» Description of the task
For each record below, set it down exactly but leave out any picture.

....................

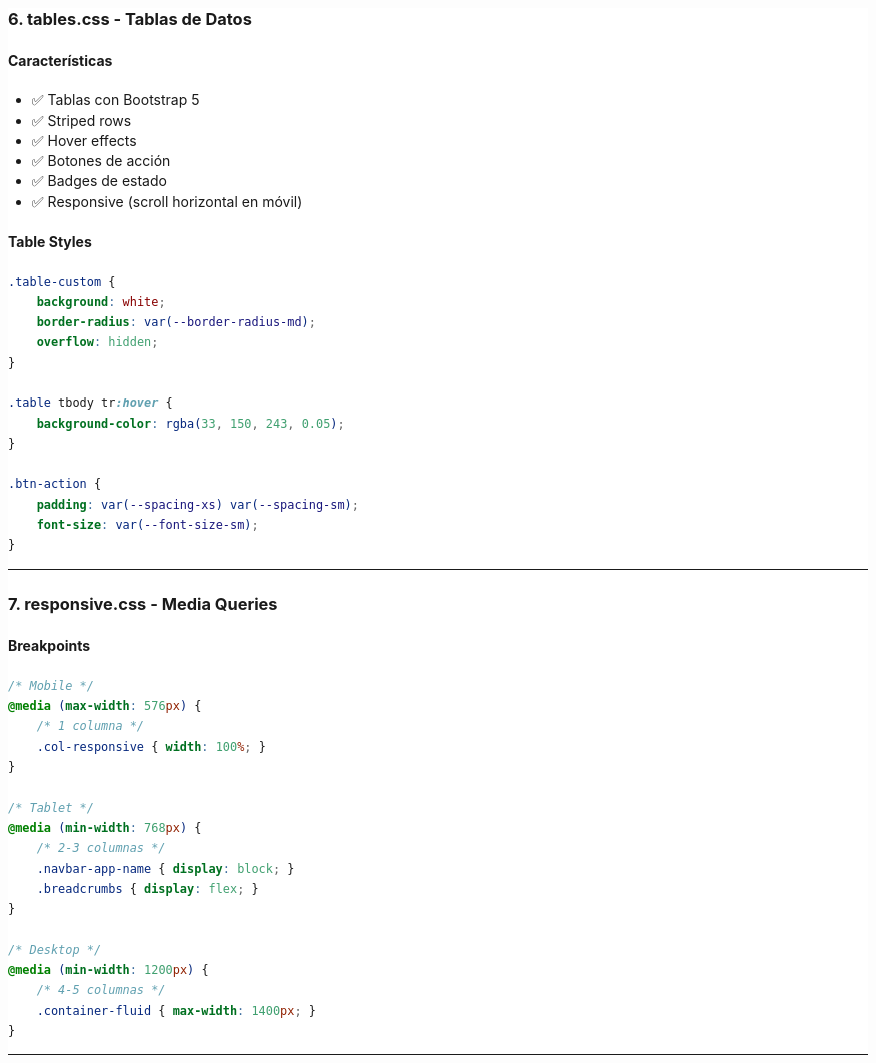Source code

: 
### 6. **tables.css** - Tablas de Datos

#### Características
- ✅ Tablas con Bootstrap 5
- ✅ Striped rows
- ✅ Hover effects
- ✅ Botones de acción
- ✅ Badges de estado
- ✅ Responsive (scroll horizontal en móvil)

#### Table Styles
```css
.table-custom {
    background: white;
    border-radius: var(--border-radius-md);
    overflow: hidden;
}

.table tbody tr:hover {
    background-color: rgba(33, 150, 243, 0.05);
}

.btn-action {
    padding: var(--spacing-xs) var(--spacing-sm);
    font-size: var(--font-size-sm);
}
```

---

### 7. **responsive.css** - Media Queries

#### Breakpoints
```css
/* Mobile */
@media (max-width: 576px) {
    /* 1 columna */
    .col-responsive { width: 100%; }
}

/* Tablet */
@media (min-width: 768px) {
    /* 2-3 columnas */
    .navbar-app-name { display: block; }
    .breadcrumbs { display: flex; }
}

/* Desktop */
@media (min-width: 1200px) {
    /* 4-5 columnas */
    .container-fluid { max-width: 1400px; }
}
```

---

....................

» Your response
Source code

: 
### 6. **tables.css** - Tablas de Datos

#### Características
- ✅ Tablas con Bootstrap 5
- ✅ Striped rows
- ✅ Hover effects
- ✅ Botones de acción
- ✅ Badges de estado
- ✅ Responsive (scroll horizontal en móvil)

#### Table Styles
```css
.table-custom {
    background: white;
    border-radius: var(--border-radius-md);
    overflow: hidden;
}

.table tbody tr:hover {
    background-color: rgba(33, 150, 243, 0.05);
}

.btn-action {
    padding: var(--spacing-xs) var(--spacing-sm);
    font-size: var(--font-size-sm);
}
```

---

### 7. **responsive.css** - Media Queries

#### Breakpoints
```css
/* Mobile */
@media (max-width: 576px) {
    /* 1 columna */
    .col-responsive { width: 100%; }
}

/* Tablet */
@media (min-width: 768px) {
    /* 2-3 columnas */
    .navbar-app-name { display: block; }
    .breadcrumbs { display: flex; }
}

/* Desktop */
@media (min-width: 1200px) {
    /* 4-5 columnas */
    .container-fluid { max-width: 1400px; }
}
```

---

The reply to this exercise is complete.